Since this is my third post about the pulp magazines I bought at a "Vintage Vegas" antique store the last time Judy and I visited that city, it's only fitting that this post follow the hallowed "Rule of Three" for movie series (and just about anything else you want to apply it to).
In the 1950s, Universal Studios produced three films starring the Creature (or Gill Man, as some prefer). The films were THE CREATURE FROM THE BLACK LAGOON, THE REVENGE OF THE CREATURE and THE CREATURE WALKS AMONG US. Those titles are so much better than simply CREATURE FROM THE BLACK LAGOON II or CREATURE FROM THE BLACK LAGOON III, that my buddy Kelly Greene and I came up with the "Rule of Three" several years ago. Simply put, if there's a third entry in any film series, that film should be entitled Fill-In-The-Blank Walks Among Us, instead something prosaic and dull like Fill-In-The-Blank III.
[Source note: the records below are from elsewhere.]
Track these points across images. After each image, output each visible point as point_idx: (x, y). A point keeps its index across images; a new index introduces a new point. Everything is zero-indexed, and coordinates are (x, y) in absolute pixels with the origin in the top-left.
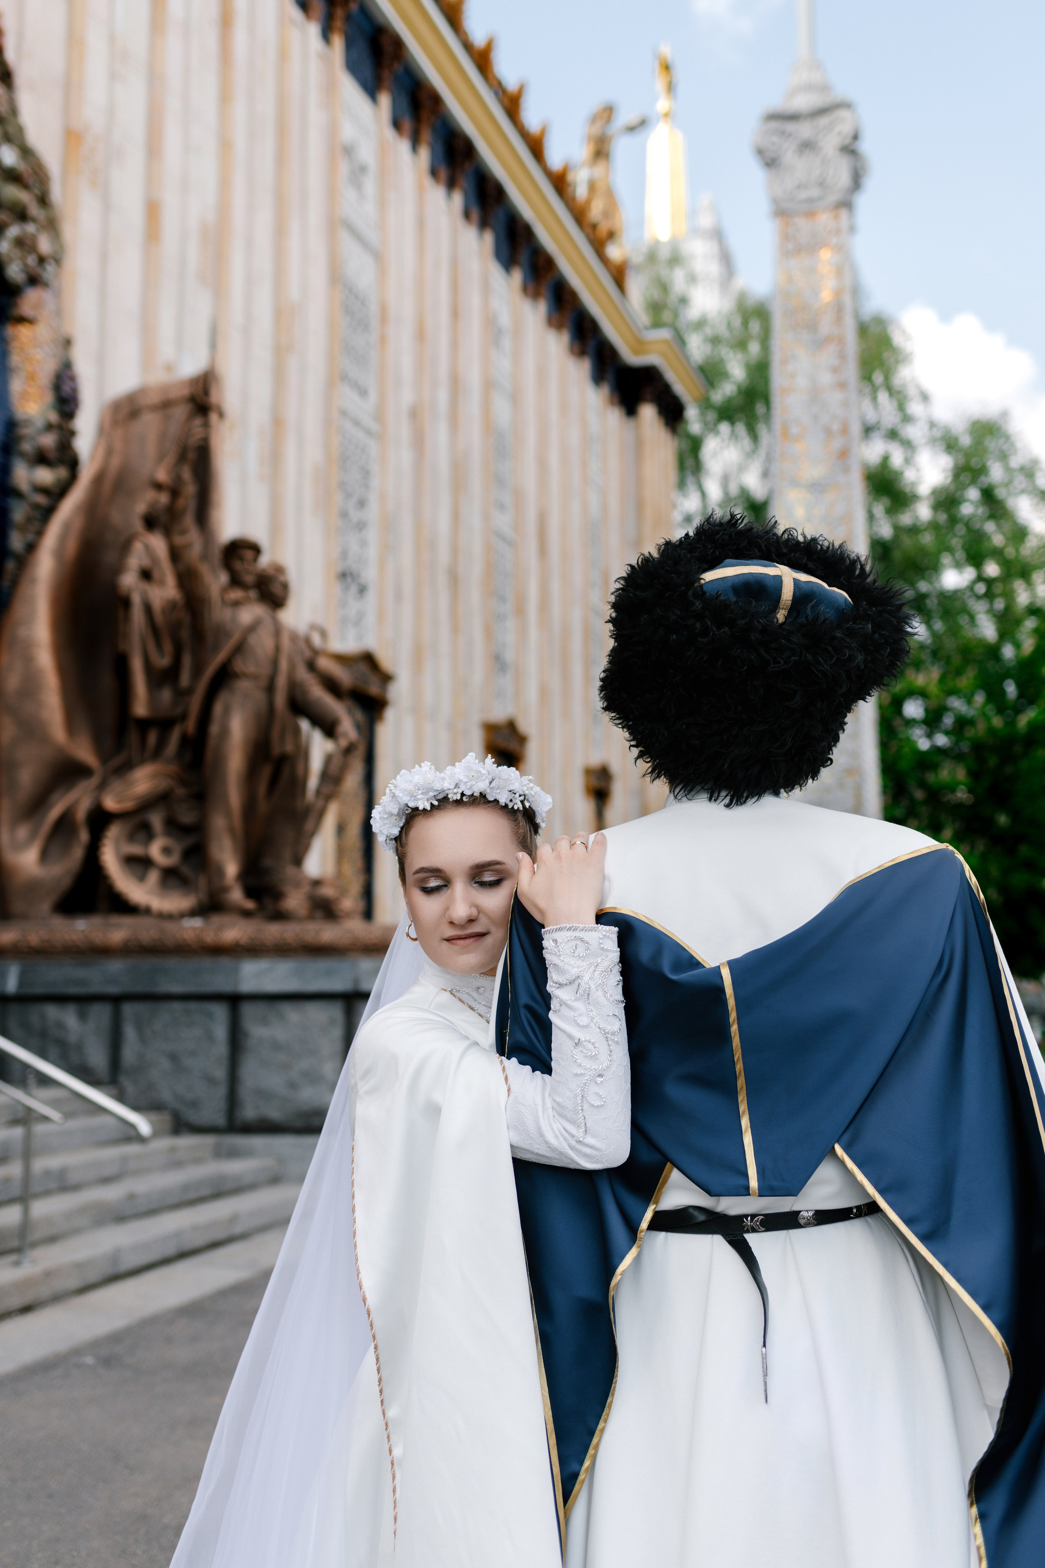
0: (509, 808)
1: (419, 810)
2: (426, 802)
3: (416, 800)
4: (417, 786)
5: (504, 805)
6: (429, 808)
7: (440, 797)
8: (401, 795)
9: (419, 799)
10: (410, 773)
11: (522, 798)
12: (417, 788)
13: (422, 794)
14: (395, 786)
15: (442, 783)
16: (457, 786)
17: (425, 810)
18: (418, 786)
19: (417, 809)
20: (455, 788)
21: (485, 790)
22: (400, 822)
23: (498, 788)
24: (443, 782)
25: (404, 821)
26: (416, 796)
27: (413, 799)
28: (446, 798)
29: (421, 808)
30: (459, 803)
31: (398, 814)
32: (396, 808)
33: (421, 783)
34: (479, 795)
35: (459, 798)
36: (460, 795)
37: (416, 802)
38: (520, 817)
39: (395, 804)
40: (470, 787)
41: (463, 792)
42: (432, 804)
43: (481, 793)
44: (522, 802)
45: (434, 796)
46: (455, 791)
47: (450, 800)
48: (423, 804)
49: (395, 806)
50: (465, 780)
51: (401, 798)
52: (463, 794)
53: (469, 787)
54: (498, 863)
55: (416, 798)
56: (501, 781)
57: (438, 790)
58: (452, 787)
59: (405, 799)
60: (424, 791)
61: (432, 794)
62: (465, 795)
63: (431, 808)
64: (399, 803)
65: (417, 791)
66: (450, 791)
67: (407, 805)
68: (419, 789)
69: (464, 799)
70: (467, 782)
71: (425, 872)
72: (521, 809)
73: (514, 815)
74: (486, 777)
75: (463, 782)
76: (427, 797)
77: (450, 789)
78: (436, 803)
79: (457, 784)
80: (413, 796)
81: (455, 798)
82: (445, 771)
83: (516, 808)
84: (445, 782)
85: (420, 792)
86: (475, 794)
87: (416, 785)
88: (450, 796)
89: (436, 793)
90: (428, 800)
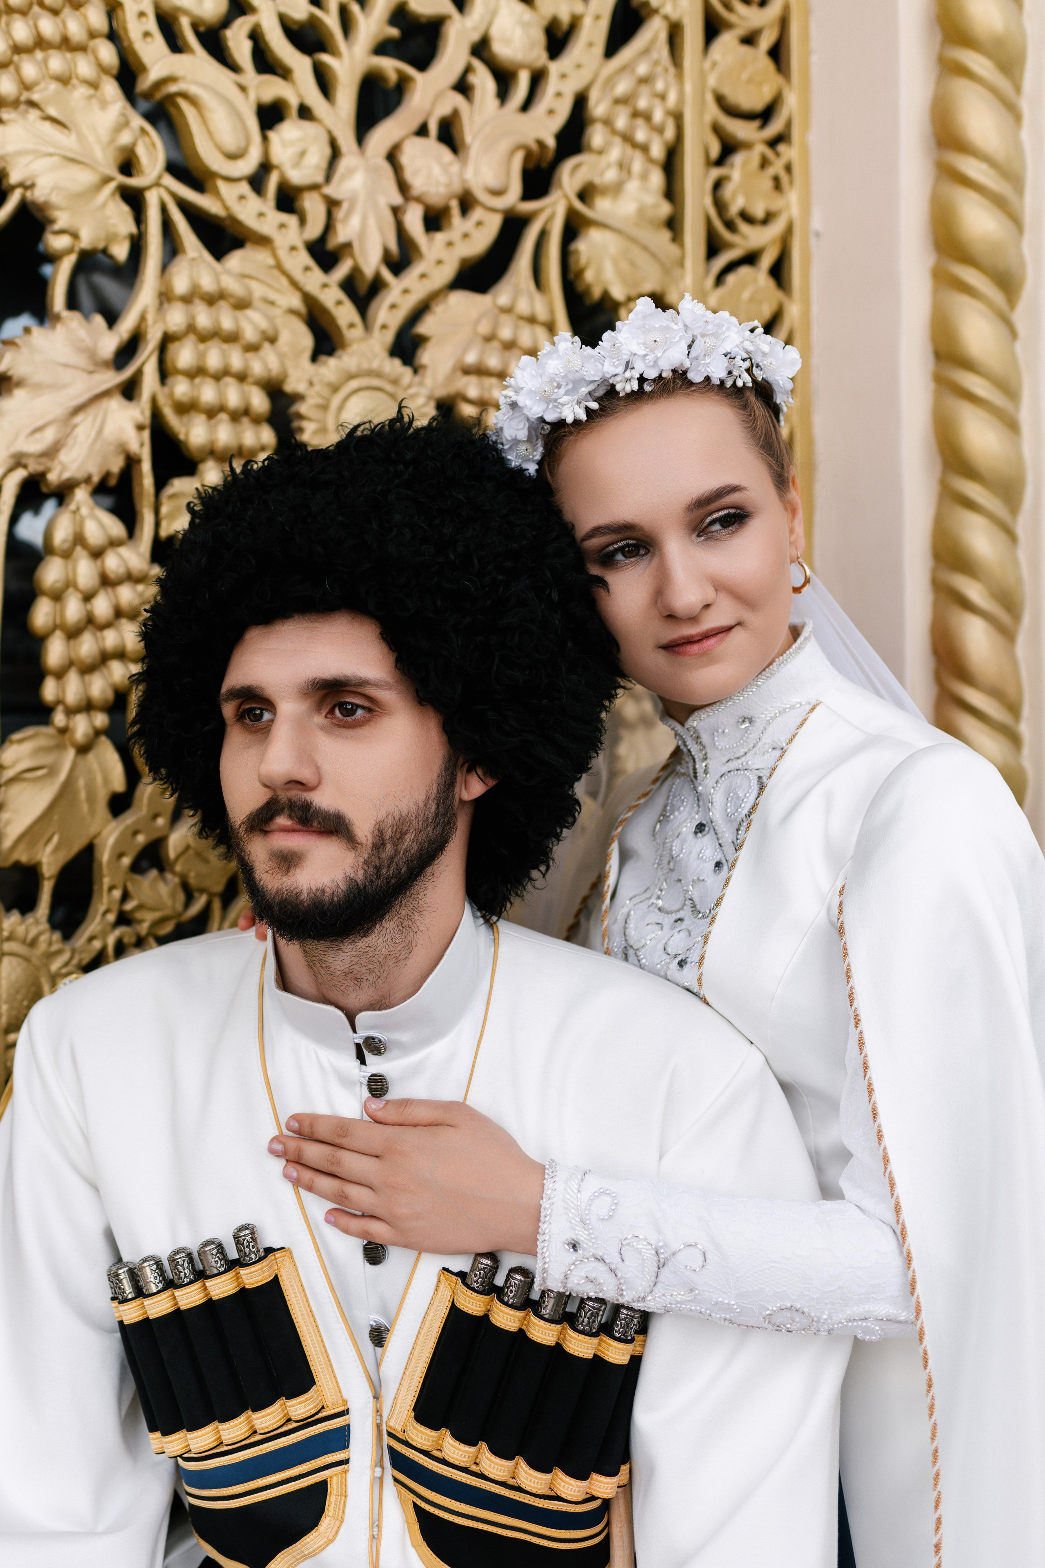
0: (726, 388)
1: (568, 425)
2: (576, 407)
3: (557, 407)
4: (554, 380)
5: (718, 383)
6: (583, 417)
7: (600, 392)
8: (528, 403)
9: (563, 405)
10: (538, 359)
11: (747, 364)
12: (555, 384)
13: (567, 393)
14: (517, 391)
15: (600, 366)
16: (628, 366)
17: (577, 422)
18: (557, 380)
19: (560, 424)
20: (625, 371)
21: (682, 364)
22: (535, 453)
23: (705, 355)
24: (603, 365)
25: (541, 449)
26: (556, 400)
27: (551, 406)
28: (612, 392)
29: (570, 420)
30: (638, 396)
31: (529, 440)
32: (523, 429)
33: (562, 374)
34: (671, 374)
35: (635, 386)
36: (637, 382)
37: (559, 410)
38: (752, 398)
39: (520, 422)
40: (654, 362)
41: (641, 375)
42: (588, 410)
43: (674, 371)
44: (749, 371)
45: (590, 393)
46: (628, 374)
47: (621, 395)
48: (572, 412)
49: (521, 426)
50: (641, 352)
51: (531, 409)
52: (642, 380)
53: (651, 364)
54: (735, 489)
55: (556, 404)
56: (707, 339)
57: (595, 381)
58: (620, 369)
59: (535, 409)
60: (570, 386)
61: (584, 390)
62: (647, 380)
63: (587, 416)
64: (528, 419)
65: (556, 390)
66: (618, 379)
67: (542, 420)
68: (559, 386)
69: (647, 388)
70: (647, 355)
71: (604, 534)
72: (750, 385)
73: (741, 396)
74: (681, 338)
75: (639, 355)
76: (576, 397)
77: (616, 375)
78: (594, 405)
79: (628, 363)
80: (549, 400)
81: (628, 389)
82: (600, 342)
83: (740, 383)
84: (606, 363)
85: (562, 391)
86: (664, 375)
87: (552, 380)
88: (618, 387)
89: (591, 387)
90: (579, 403)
For example, I'm planning to see IRON MAN 3 when it opens next week. But come on, IRON MAN 3? How boring is that? Wouldn't you rather go up to the box office and ask to purchase a ticket for IRON MAN WALKS AMONG US? I know I would.
Getting back to the subject of this post, the third pulp magazine I bought on that fateful day is pictured above. It's THE SECRET OF THE SU from November 1943. By this time in the publishing history of DOC SAVAGE magazine, things had definitely changed from the golden years of the 1930s. The size of the magazine was smaller, both in dimensions and page count. Doc had, by this time, become more of a "science detective" solving murder mysteries and other weird crimes instead of a globe-trotting super adventurer fighting evil on a worldwide basis. The stories were shorter in length and didn't always feature all five members of Doc's team. Still, a DOC SAVAGE pulp from 1943 is nothing to be ashamed of and I'm thrilled to own it.
Pictured above is the DOC SAVAGE double volume (published by Bantam with cover art by Bob Larkin) which reprinted THE SECRET OF THE SU. When the Bantam reprint series got around to these shorter Doc adventures, Bantam started publishing them in a two-for-one format. This format lasted for awhile before reverting to an "omnibus" format, a big, thick paperback book that reprinted as many as four Doc novels in one volume. Kudos to Bantam for hanging in there and eventually reprinting the entire run of DOC SAVAGE in whatever format was feasible.